YOUR OBJECTIVE:
Pick out each line of the entries below containing the word "that", and copy those lines out unchanged.

·····

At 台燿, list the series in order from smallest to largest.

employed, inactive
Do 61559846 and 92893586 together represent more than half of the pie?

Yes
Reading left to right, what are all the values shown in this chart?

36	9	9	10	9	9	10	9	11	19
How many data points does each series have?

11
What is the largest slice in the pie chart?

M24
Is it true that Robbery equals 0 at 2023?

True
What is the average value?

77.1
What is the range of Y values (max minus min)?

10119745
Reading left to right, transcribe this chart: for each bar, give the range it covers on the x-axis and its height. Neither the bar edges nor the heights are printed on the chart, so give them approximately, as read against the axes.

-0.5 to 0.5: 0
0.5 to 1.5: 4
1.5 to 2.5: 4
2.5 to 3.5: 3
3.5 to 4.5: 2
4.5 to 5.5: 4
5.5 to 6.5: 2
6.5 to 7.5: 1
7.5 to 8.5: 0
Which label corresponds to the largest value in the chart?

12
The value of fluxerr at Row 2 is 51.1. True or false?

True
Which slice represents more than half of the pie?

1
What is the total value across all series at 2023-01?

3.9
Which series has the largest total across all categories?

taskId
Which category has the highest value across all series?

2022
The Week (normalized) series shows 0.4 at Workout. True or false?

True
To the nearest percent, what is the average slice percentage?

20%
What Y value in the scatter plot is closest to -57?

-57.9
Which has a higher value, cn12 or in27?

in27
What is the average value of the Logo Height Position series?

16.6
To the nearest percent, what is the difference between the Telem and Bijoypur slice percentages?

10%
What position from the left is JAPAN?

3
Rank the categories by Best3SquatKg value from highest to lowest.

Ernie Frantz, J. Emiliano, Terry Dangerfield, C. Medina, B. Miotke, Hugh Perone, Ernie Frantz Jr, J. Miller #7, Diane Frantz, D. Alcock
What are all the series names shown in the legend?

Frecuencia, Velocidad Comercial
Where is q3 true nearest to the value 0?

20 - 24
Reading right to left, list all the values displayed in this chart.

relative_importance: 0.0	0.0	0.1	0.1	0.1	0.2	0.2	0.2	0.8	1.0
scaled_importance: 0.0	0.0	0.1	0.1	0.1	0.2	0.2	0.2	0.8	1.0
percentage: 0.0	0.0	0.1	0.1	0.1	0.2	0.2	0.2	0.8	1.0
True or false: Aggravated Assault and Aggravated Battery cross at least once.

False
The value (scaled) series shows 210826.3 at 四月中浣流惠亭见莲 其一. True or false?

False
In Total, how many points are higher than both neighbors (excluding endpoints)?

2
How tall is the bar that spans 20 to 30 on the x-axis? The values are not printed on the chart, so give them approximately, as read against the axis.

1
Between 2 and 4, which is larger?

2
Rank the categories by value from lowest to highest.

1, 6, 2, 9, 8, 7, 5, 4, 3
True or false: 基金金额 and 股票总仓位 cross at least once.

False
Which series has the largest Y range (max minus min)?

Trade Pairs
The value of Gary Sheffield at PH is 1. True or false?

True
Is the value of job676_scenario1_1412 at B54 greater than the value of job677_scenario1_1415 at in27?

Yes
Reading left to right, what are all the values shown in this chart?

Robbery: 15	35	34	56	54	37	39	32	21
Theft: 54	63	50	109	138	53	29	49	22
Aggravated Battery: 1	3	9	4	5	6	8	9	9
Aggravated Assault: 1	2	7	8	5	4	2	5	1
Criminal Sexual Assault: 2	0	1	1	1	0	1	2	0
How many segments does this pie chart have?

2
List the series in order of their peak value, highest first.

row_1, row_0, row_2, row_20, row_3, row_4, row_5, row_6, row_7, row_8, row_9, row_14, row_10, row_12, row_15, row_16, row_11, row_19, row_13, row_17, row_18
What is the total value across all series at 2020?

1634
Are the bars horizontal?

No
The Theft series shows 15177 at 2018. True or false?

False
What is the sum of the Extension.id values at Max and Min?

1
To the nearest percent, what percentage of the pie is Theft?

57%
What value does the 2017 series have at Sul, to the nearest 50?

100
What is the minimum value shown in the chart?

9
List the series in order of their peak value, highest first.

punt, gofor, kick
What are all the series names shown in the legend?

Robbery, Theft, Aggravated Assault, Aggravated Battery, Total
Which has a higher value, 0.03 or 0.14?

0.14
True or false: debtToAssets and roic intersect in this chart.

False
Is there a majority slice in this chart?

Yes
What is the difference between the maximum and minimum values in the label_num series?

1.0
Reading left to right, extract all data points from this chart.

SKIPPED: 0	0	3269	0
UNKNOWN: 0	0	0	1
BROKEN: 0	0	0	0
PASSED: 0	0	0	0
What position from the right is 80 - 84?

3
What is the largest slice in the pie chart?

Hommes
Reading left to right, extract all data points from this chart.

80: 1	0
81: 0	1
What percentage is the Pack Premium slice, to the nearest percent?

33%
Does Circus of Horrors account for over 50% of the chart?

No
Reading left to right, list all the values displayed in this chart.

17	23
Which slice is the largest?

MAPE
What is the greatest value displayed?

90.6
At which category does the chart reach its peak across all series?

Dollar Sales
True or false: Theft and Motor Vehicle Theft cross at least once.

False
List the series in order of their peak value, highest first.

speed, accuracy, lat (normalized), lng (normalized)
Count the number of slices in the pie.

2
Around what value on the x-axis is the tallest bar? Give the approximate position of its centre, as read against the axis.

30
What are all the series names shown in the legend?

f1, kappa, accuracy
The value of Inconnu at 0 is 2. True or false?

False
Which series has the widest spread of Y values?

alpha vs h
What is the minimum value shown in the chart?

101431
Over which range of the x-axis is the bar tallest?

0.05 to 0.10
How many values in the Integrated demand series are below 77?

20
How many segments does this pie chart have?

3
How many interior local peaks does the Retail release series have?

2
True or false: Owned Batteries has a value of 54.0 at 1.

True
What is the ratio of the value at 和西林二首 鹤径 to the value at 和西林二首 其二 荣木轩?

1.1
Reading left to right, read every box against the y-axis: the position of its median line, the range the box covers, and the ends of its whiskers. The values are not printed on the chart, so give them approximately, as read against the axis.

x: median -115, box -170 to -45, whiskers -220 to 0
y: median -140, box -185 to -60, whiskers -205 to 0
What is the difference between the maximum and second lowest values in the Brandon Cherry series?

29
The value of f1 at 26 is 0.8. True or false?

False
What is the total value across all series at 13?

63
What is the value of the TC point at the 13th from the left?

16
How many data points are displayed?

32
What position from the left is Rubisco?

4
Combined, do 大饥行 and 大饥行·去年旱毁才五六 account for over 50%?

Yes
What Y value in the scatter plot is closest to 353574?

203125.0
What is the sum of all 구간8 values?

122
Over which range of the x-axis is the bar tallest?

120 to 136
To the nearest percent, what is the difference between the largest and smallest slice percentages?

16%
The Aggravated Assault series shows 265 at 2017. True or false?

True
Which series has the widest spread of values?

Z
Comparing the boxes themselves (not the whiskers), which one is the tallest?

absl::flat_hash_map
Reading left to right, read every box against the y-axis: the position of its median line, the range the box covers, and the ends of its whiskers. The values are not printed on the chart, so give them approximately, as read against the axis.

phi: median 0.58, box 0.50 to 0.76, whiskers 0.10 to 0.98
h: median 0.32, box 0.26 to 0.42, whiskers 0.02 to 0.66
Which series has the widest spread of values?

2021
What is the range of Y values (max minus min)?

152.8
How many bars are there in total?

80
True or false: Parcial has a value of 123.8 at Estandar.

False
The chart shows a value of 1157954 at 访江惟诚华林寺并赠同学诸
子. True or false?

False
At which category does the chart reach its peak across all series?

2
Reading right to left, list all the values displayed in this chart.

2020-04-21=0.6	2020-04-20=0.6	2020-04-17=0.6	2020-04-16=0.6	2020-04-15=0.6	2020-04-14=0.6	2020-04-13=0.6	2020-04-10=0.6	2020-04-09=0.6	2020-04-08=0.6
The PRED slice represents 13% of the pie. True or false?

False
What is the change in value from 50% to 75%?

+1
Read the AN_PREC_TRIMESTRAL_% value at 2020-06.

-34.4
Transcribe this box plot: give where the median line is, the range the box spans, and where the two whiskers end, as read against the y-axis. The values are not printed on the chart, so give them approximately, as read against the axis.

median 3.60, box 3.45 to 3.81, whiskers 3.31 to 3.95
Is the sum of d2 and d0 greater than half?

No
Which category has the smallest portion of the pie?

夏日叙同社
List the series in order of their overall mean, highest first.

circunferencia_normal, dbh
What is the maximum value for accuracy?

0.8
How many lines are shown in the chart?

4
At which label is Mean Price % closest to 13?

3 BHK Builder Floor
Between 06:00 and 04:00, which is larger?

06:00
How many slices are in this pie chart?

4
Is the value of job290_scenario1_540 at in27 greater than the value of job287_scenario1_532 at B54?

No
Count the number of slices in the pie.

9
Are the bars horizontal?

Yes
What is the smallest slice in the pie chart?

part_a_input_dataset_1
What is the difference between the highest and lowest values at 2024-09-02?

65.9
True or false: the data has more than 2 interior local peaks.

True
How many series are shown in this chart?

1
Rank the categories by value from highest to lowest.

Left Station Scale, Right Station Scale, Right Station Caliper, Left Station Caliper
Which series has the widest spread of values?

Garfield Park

·····

SOLUTION TO THE EXERCISE:
Is it true that Robbery equals 0 at 2023?
How tall is the bar that spans 20 to 30 on the x-axis? The values are not printed on the chart, so give them approximately, as read against the axis.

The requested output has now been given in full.